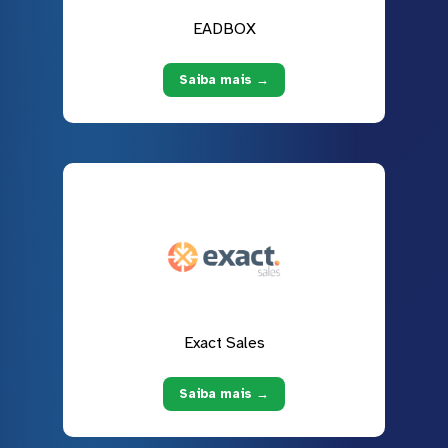
EADBOX
Saiba mais →
Exact Sales
Saiba mais →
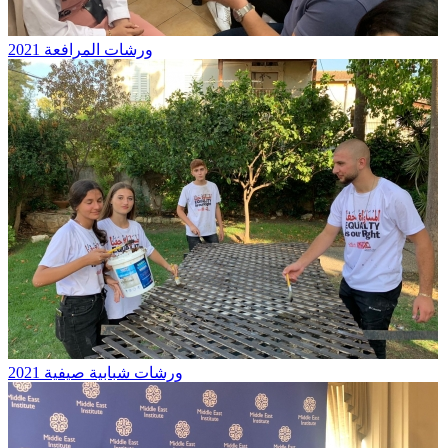
ورشات المرافعة 2021
ورشات شبابية صيفية 2021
:::
**TASK PROMPT**
What is the exact wording of the lines from the one bearing "Exact Sales" through the final line of the records above? Write it out without the pictures.

**SOLUTION TO THIS TASK**
Exact Sales
Saiba mais →
ورشات المرافعة 2021
ورشات شبابية صيفية 2021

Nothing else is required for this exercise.